--- Exercise inputs Enclosed Below ---
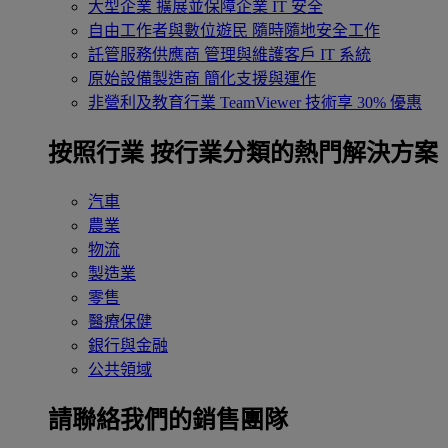
大型企業
擴展並保障企業 IT 安全
自由工作者與數位遊民
隨時隨地安全工作
託管服務供應商
管理與維護客戶 IT 系統
原始設備製造商
簡化支援與運作
非營利及教育行業
TeamViewer 技術享 30% 優惠
按照行業
按行業分類的熱門解決方案
汽車
農業
物流
製造業
零售
醫療保健
銀行與金融
公共領域
請聯絡我們的銷售團隊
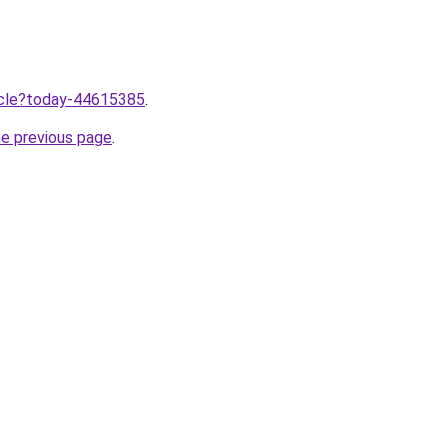
ticle?today-44615385
.
he previous page
.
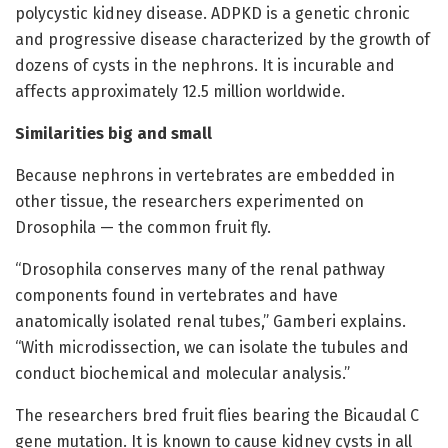
polycystic kidney disease. ADPKD is a genetic chronic
and progressive disease characterized by the growth of
dozens of cysts in the nephrons. It is incurable and
affects approximately 12.5 million worldwide.
Similarities big and small
Because nephrons in vertebrates are embedded in
other tissue, the researchers experimented on
Drosophila — the common fruit fly.
“Drosophila conserves many of the renal pathway
components found in vertebrates and have
anatomically isolated renal tubes,” Gamberi explains.
“With microdissection, we can isolate the tubules and
conduct biochemical and molecular analysis.”
The researchers bred fruit flies bearing the Bicaudal C
gene mutation. It is known to cause kidney cysts in all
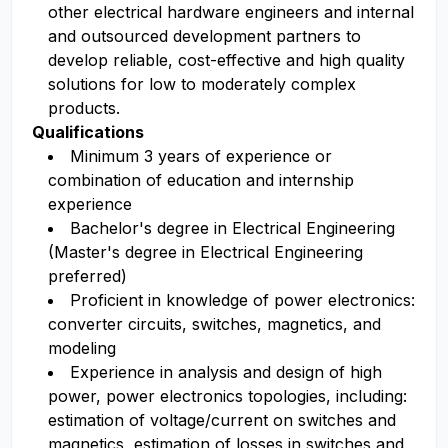
other electrical hardware engineers and internal
and outsourced development partners to
develop reliable, cost-effective and high quality
solutions for low to moderately complex
products.
Qualifications
Minimum 3 years of experience or
combination of education and internship
experience
Bachelor's degree in Electrical Engineering
(Master's degree in Electrical Engineering
preferred)
Proficient in knowledge of power electronics:
converter circuits, switches, magnetics, and
modeling
Experience in analysis and design of high
power, power electronics topologies, including:
estimation of voltage/current on switches and
magnetics, estimation of losses in switches and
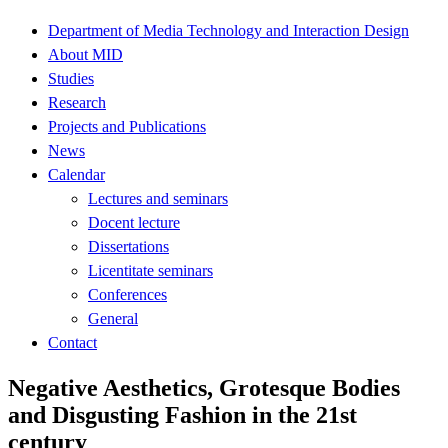
Department of Media Technology and Interaction Design
About MID
Studies
Research
Projects and Publications
News
Calendar
Lectures and seminars
Docent lecture
Dissertations
Licentitate seminars
Conferences
General
Contact
Negative Aesthetics, Grotesque Bodies
and Disgusting Fashion in the 21st
century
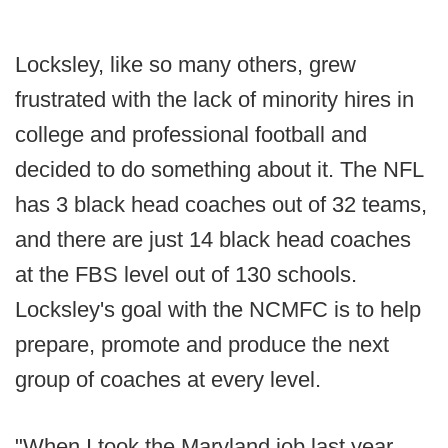
Locksley, like so many others, grew
frustrated with the lack of minority hires in
college and professional football and
decided to do something about it. The NFL
has 3 black head coaches out of 32 teams,
and there are just 14 black head coaches
at the FBS level out of 130 schools.
Locksley's goal with the NCMFC is to help
prepare, promote and produce the next
group of coaches at every level.
"When I took the Maryland job last year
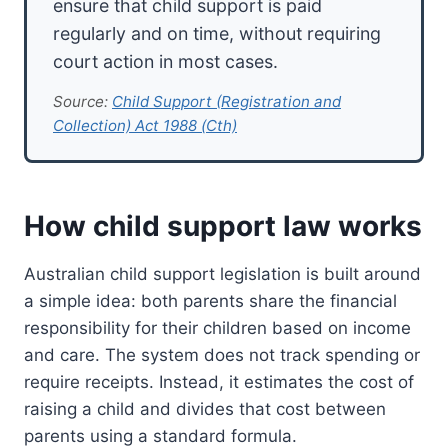
ensure that child support is paid
regularly and on time, without requiring
court action in most cases.
Source:
Child Support (Registration and
Collection) Act 1988 (Cth)
How child support law works
Australian child support legislation is built around
a simple idea: both parents share the financial
responsibility for their children based on income
and care. The system does not track spending or
require receipts. Instead, it estimates the cost of
raising a child and divides that cost between
parents using a standard formula.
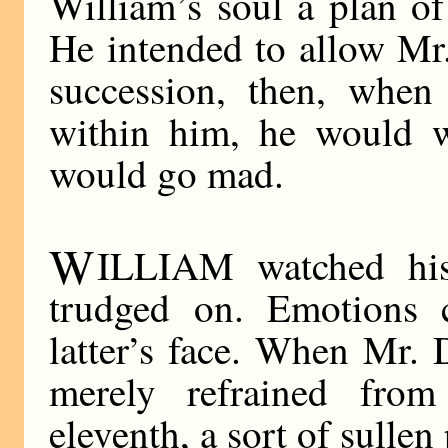
William’s soul a plan of
He intended to allow Mr.
succession, then, whe
within him, he would w
would go mad.
W
ILLIAM watched his
trudged on. Emotions 
latter’s face. When Mr. 
merely refrained fr
eleventh, a sort of sullen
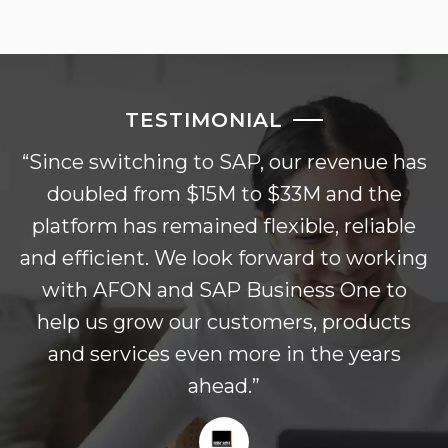
TESTIMONIAL
“Since switching to SAP, our revenue has
doubled from $15M to $33M and the
platform has remained flexible, reliable
and efficient. We look forward to working
with AFON and SAP Business One to
help us grow our customers, products
and services even more in the years
ahead.”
--- End of Enclosed Exercise inputs ---
* _Requirement_: A word-for-word reproduction is needed of the lines above from the line containing "college and professional football and" through the line containing "Collection) Act 1988 (Cth)", with both ends kept and no pictures.

* _Worked solution_:
college and professional football and
decided to do something about it. The NFL
has 3 black head coaches out of 32 teams,
and there are just 14 black head coaches
at the FBS level out of 130 schools.
Locksley's goal with the NCMFC is to help
prepare, promote and produce the next
group of coaches at every level.
"When I took the Maryland job last year
ensure that child support is paid
regularly and on time, without requiring
court action in most cases.
Source:
Child Support (Registration and
Collection) Act 1988 (Cth)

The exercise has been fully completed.